Stored data entries
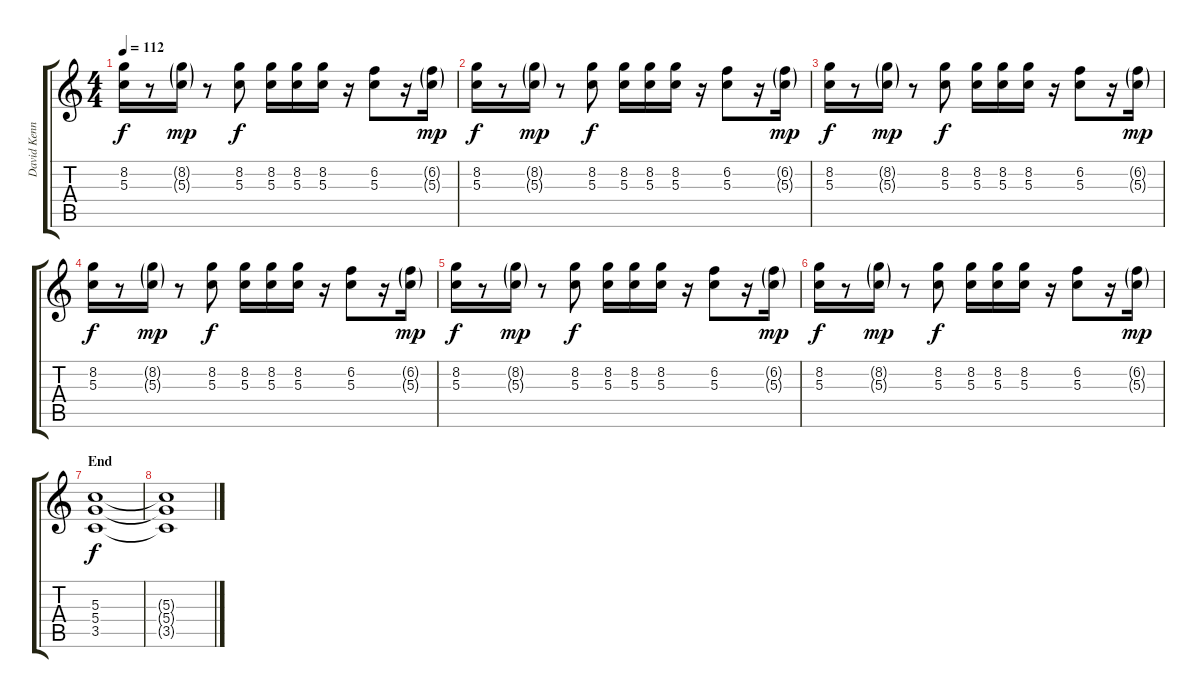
\track ("David Kennedy Guitar" "David Kenn") {instrument electricguitarclean}
\staff {score tabs}
\tuning (E4 B3 G3 D3 A2 E2) {hide}
\ts (4 4)
\tempo 112
\clef g2
\ks c
(8.2 5.3).16{dy f} r.8 (8.2{g} 5.3{g}).16{dy mp} r.8 (8.2 5.3).8{dy f} (8.2 5.3).16 (8.2 5.3).16 (8.2 5.3).16 r.16 (6.2 5.3).8 r.16 (6.2{g} 5.3{g}).16{dy mp} |
(8.2 5.3).16{dy f} r.8 (8.2{g} 5.3{g}).16{dy mp} r.8 (8.2 5.3).8{dy f} (8.2 5.3).16 (8.2 5.3).16 (8.2 5.3).16 r.16 (6.2 5.3).8 r.16 (6.2{g} 5.3{g}).16{dy mp} |
(8.2 5.3).16{dy f} r.8 (8.2{g} 5.3{g}).16{dy mp} r.8 (8.2 5.3).8{dy f} (8.2 5.3).16 (8.2 5.3).16 (8.2 5.3).16 r.16 (6.2 5.3).8 r.16 (6.2{g} 5.3{g}).16{dy mp} |
(8.2 5.3).16{dy f} r.8 (8.2{g} 5.3{g}).16{dy mp} r.8 (8.2 5.3).8{dy f} (8.2 5.3).16 (8.2 5.3).16 (8.2 5.3).16 r.16 (6.2 5.3).8 r.16 (6.2{g} 5.3{g}).16{dy mp} |
(8.2 5.3).16{dy f} r.8 (8.2{g} 5.3{g}).16{dy mp} r.8 (8.2 5.3).8{dy f} (8.2 5.3).16 (8.2 5.3).16 (8.2 5.3).16 r.16 (6.2 5.3).8 r.16 (6.2{g} 5.3{g}).16{dy mp} |
(8.2 5.3).16{dy f} r.8 (8.2{g} 5.3{g}).16{dy mp} r.8 (8.2 5.3).8{dy f} (8.2 5.3).16 (8.2 5.3).16 (8.2 5.3).16 r.16 (6.2 5.3).8 r.16 (6.2{g} 5.3{g}).16{dy mp} |
\section ("" "End")
(5.3 5.4 3.5).1{dy f} |
(5.3{t} 5.4{t} 3.5{t}).1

> **WORK TO BE COMPLETED**:
Lay out the lines above as a numbered list, omitting any blank lines. Leave the pictures out of the answer.

> **EXERCISE ANSWER**:
1. \track ("David Kennedy Guitar" "David Kenn") {instrument electricguitarclean}
2. \staff {score tabs}
3. \tuning (E4 B3 G3 D3 A2 E2) {hide}
4. \ts (4 4)
5. \tempo 112
6. \clef g2
7. \ks c
8. (8.2 5.3).16{dy f} r.8 (8.2{g} 5.3{g}).16{dy mp} r.8 (8.2 5.3).8{dy f} (8.2 5.3).16 (8.2 5.3).16 (8.2 5.3).16 r.16 (6.2 5.3).8 r.16 (6.2{g} 5.3{g}).16{dy mp} |
9. (8.2 5.3).16{dy f} r.8 (8.2{g} 5.3{g}).16{dy mp} r.8 (8.2 5.3).8{dy f} (8.2 5.3).16 (8.2 5.3).16 (8.2 5.3).16 r.16 (6.2 5.3).8 r.16 (6.2{g} 5.3{g}).16{dy mp} |
10. (8.2 5.3).16{dy f} r.8 (8.2{g} 5.3{g}).16{dy mp} r.8 (8.2 5.3).8{dy f} (8.2 5.3).16 (8.2 5.3).16 (8.2 5.3).16 r.16 (6.2 5.3).8 r.16 (6.2{g} 5.3{g}).16{dy mp} |
11. (8.2 5.3).16{dy f} r.8 (8.2{g} 5.3{g}).16{dy mp} r.8 (8.2 5.3).8{dy f} (8.2 5.3).16 (8.2 5.3).16 (8.2 5.3).16 r.16 (6.2 5.3).8 r.16 (6.2{g} 5.3{g}).16{dy mp} |
12. (8.2 5.3).16{dy f} r.8 (8.2{g} 5.3{g}).16{dy mp} r.8 (8.2 5.3).8{dy f} (8.2 5.3).16 (8.2 5.3).16 (8.2 5.3).16 r.16 (6.2 5.3).8 r.16 (6.2{g} 5.3{g}).16{dy mp} |
13. (8.2 5.3).16{dy f} r.8 (8.2{g} 5.3{g}).16{dy mp} r.8 (8.2 5.3).8{dy f} (8.2 5.3).16 (8.2 5.3).16 (8.2 5.3).16 r.16 (6.2 5.3).8 r.16 (6.2{g} 5.3{g}).16{dy mp} |
14. \section ("" "End")
15. (5.3 5.4 3.5).1{dy f} |
16. (5.3{t} 5.4{t} 3.5{t}).1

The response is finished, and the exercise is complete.